21 Mai 2011
Tous les coups sont permis. Soupçonnée par certains médias américains d’être séropositive au motif qu’elle vit dans un immeuble où sont effectivement logés des malades du sida, Nafissatou Diallo, 32 ans, est soumise à forte pression. Cependant, la victime présumée de DSK est davantage une femme humiliée. Hier, ses voisins du 1040 Gerald Avenue, dans le quartier populaire du sud du Bronx, ont pris sa défense pour dénoncer cet amalgame.
A cette adresse, un immeuble traditionnel new-yorkais, les habitants décrivent « une très jolie jeune femme agréable à regarder » comme le souligne Tony, un jeune Portoricain qui tient la porte du hall d’entrée avec trois autres comparses récitant du rap. « Tous les occupants de cet immeuble ne sont pas des malades du sida! Ici sont placés des gens bénéficiant de l’aide sociale au logement, d’anciens toxicomanes ou des femmes comme moi, victimes de violences conjugales », explique Tanya, une résidante au visage fatigué, clouée dans un fauteuil roulant électrique.

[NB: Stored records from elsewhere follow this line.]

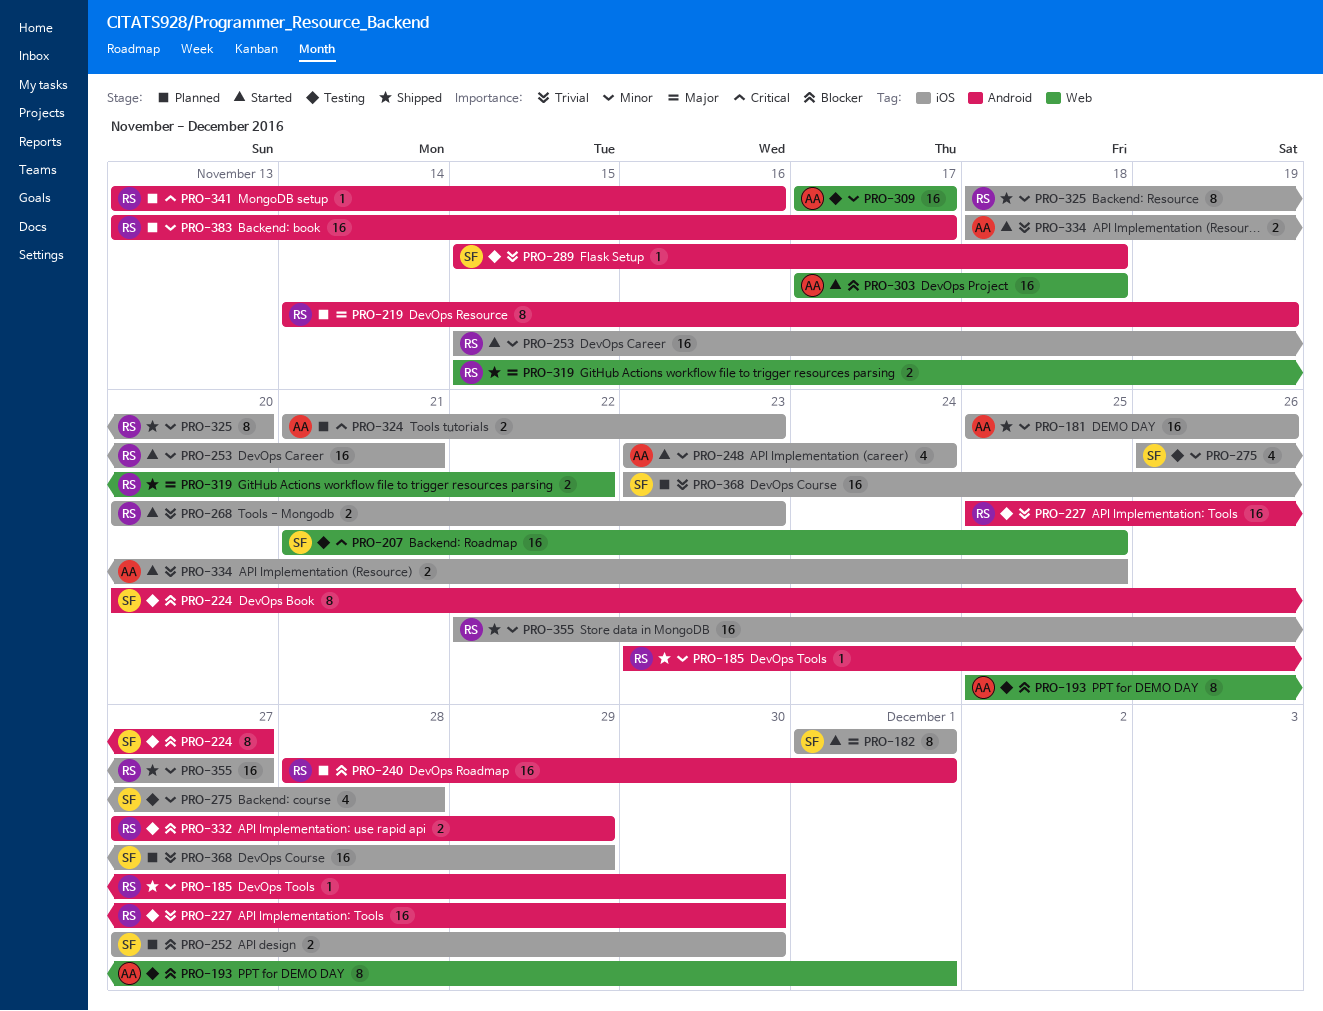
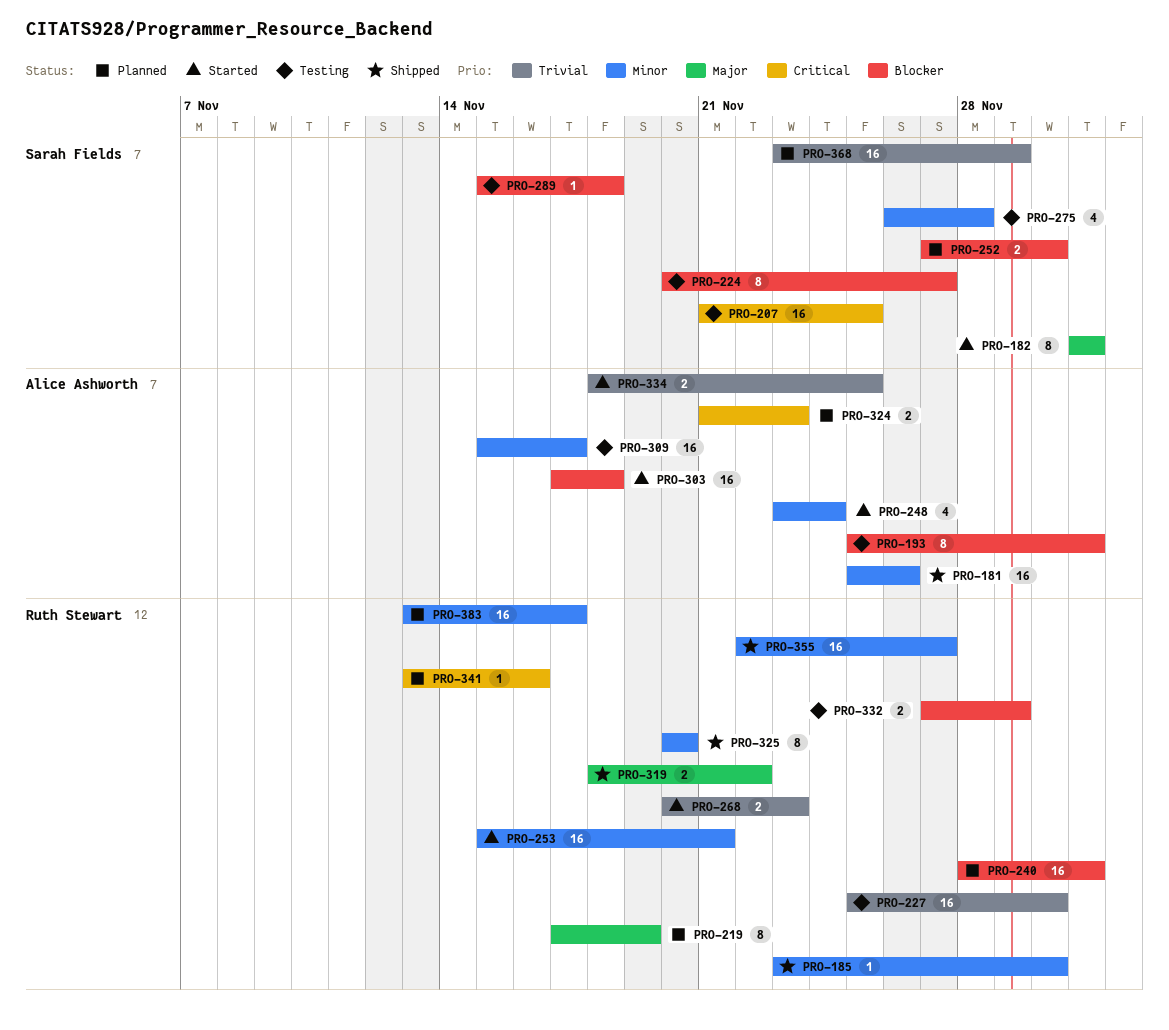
PRO-219, start: Nov 14 -> Nov 17
PRO-289, priority: Trivial -> Blocker
PRO-309, start: Nov 17 -> Nov 15
PRO-319, start: Nov 15 -> Nov 18
PRO-325, start: Nov 18 -> Nov 20

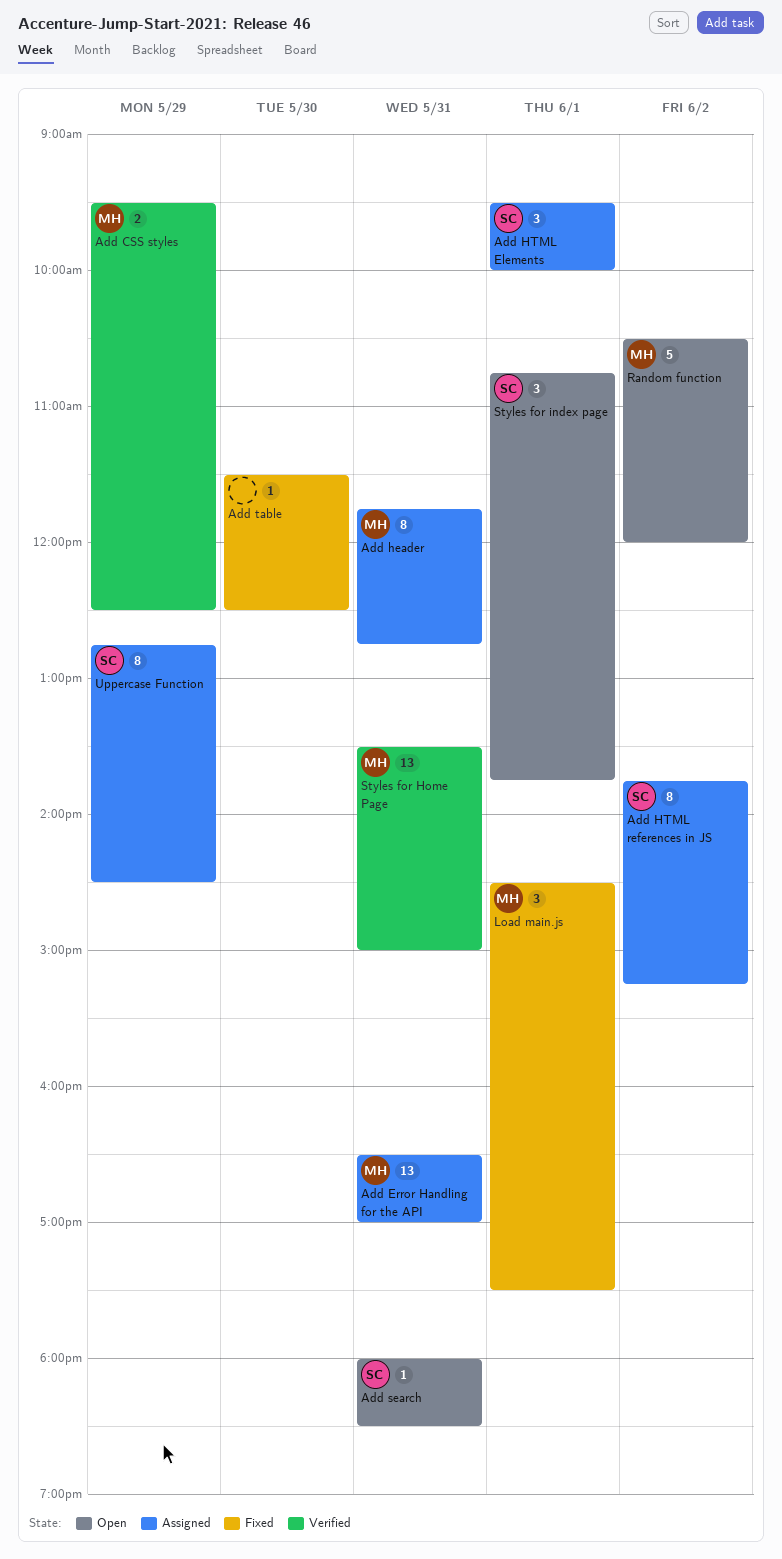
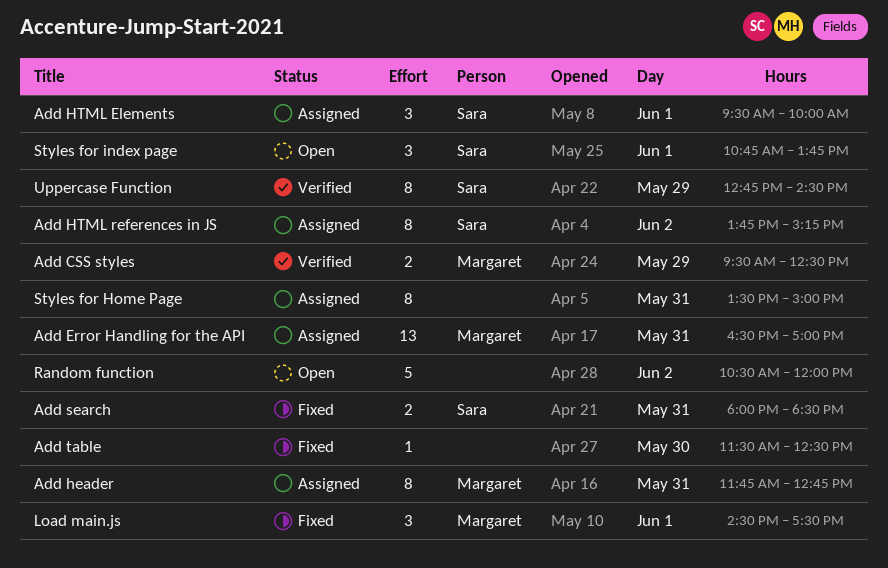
Add search, status: Open -> Fixed
Add search, estimate: 1 -> 2
Random function, owner: Margaret -> none
Styles for Home Page, status: Verified -> Assigned
Styles for Home Page, owner: Margaret -> none
Styles for Home Page, estimate: 13 -> 8
Uppercase Function, status: Assigned -> Verified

« D’autres locataires bénéficient d’appartements à loyer modéré », ajoute-t-elle. La société propriétaire de l’immeuble, Chain Gross, met des appartements à la disposition de différents
organismes d’aide sociale, comme Harlem United qui prend en charge les malades du sida, mais aussi l’association Bridge qui gère tous ceux qui ont besoin d’un logement d’urgence après avoir
souffert d’addictions à la drogue.
Toujours souriante et
aimable
A quelques pâtés de maisons plus à l’est, la révélation de l’agression endurée par Nafi a mis sens dessus dessous la communauté guinéenne de l’ethnie Foula installée dans le sud du Bronx. « Je suis persuadé que si cela ne dépendait que d’elle, cette histoire ne serait jamais sortie », jure Mamadou Diallo, l’un des responsables de la communauté guinéenne. « Nafi et moi venons de la même petite ville, Lélouma, à peine 5000 habitants dans une région montagneuse. Elle n’a pas beaucoup d’éducation, c’est une femme simple », continue cet homme avant de décrypter l’impact de cette agression sur la jeune femme à la culture africaine.
« Elle a dû avoir honte d’être victime de ce genre d’agression, déduit-il. Pour elle et sa famille, c’est une véritable humiliation. Ils auraient sans aucun doute préféré que personne ne soit jamais au courant de ce drame. Ce sont des collègues de travail qui ont dû la persuader de porter plainte. » Les yeux de Mamadou Diallo se remplissent de larmes alors qu’il raconte quand et comment il a rencontré sa compatriote : « C’était il y a trois ans, Nafi était serveuse dans un restaurant gambien. Toujours souriante et aimable .»
Le propriétaire gambien de l’établissement, une petite cantine africaine située sur l’une des grandes artères du Bronx, se souvient parfaitement de « cette employée modèle et
charmante » qui a travaillé pour lui « pendant trois ans ». « Puis elle a obtenu ses papiers (NDLR : la fameuse carte verte permettant de travailler légalement aux Etats-Unis) et elle est partie.
Elle revenait de temps en temps acheter à manger. » Pour protéger cette femme placée sous les feux des projecteurs bien malgré elle, l’imam de la mosquée que Nafi fréquente avec sa grande
sœur dans le Bronx a insisté auprès de ses fidèles. Ils ne doivent dévoiler aucune information la concernant.